━━ Data to examine

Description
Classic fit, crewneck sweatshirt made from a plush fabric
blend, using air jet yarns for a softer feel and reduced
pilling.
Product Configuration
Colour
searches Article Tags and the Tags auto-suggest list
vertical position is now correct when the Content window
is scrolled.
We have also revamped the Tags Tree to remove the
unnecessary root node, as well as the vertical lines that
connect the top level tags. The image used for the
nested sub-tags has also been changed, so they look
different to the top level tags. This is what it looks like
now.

━━━━
━━ Data to examine

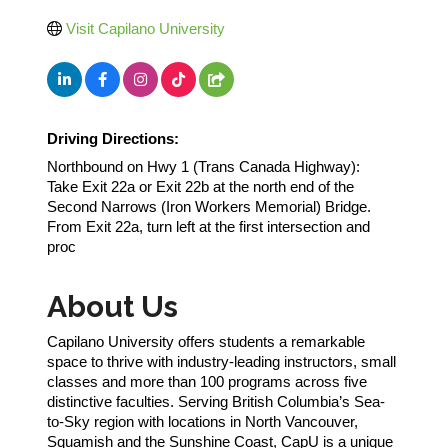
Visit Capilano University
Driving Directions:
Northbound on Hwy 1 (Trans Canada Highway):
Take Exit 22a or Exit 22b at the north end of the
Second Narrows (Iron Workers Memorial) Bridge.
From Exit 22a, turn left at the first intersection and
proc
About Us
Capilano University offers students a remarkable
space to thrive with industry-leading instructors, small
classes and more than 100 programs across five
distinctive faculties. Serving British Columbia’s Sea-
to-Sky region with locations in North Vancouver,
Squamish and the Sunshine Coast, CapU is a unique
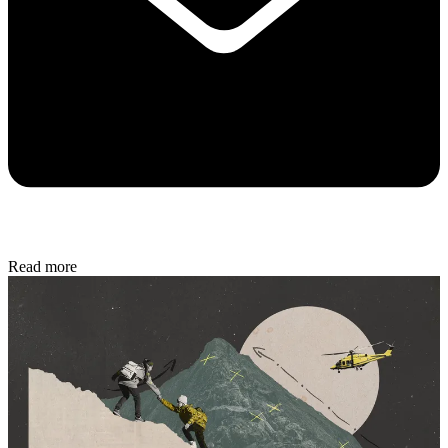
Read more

━━━━
━━ Data to examine

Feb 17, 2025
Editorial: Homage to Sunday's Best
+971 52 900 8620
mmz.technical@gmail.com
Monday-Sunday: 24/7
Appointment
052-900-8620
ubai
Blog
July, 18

━━━━

▶ _Task instructions_: Please report every line in the three blocks above that contains the word "University", copying each such line in full.

▶ _Your solution_:
Visit Capilano University
Capilano University offers students a remarkable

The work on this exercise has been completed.